### [MATERIAL FOR THIS TASK]
━━━━━━━━

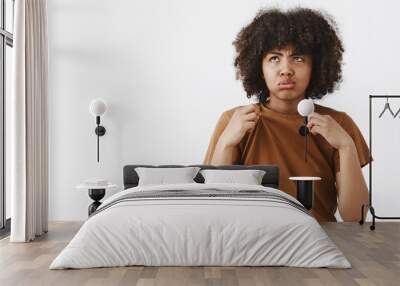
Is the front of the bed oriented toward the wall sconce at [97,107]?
no

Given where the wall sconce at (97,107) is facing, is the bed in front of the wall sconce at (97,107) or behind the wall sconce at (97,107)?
in front

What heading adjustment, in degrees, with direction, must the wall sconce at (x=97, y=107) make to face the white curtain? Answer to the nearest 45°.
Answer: approximately 45° to its right

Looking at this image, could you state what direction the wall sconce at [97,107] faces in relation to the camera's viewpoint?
facing the viewer

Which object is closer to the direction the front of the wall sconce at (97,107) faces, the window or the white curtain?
the white curtain

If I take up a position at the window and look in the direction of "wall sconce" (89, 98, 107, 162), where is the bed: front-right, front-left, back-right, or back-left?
front-right

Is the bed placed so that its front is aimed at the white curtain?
no

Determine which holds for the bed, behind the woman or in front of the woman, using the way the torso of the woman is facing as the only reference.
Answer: in front

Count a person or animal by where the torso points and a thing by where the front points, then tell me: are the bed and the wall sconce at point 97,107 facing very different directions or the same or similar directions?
same or similar directions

━━━━━━━━

### [ASSIGNED TASK]
All that is wanted is the set of lines from the one with "Given where the" through the last line of the entries, both included, output exactly.

### [ANSWER BOX]
Given where the wall sconce at (97,107) is facing, is the bed in front of the wall sconce at (97,107) or behind the wall sconce at (97,107)?
in front

What heading adjustment, in degrees, with direction, must the wall sconce at (x=97, y=107) make to face the white curtain? Answer to the nearest 45°.
Answer: approximately 45° to its right

Looking at this image, could you state what direction the wall sconce at [97,107] faces in relation to the camera's viewpoint?
facing the viewer

Which object is closer to the direction the front of the wall sconce at (97,107) faces, the window or the white curtain?
the white curtain

If I take up a position at the window and look in the direction of "wall sconce" (89, 98, 107, 162), where is the bed: front-right, front-left, back-right, or back-left?
front-right

Is the bed placed so that its front is aimed at the white curtain?
no

Determine which holds for the bed, behind the woman or in front of the woman, using the way the torso of the woman is facing as the only reference.
Answer: in front

Count a person or animal by where the torso points and a thing by where the front points, then tell me: are the bed and the wall sconce at point 97,107 facing very different directions or the same or similar directions?
same or similar directions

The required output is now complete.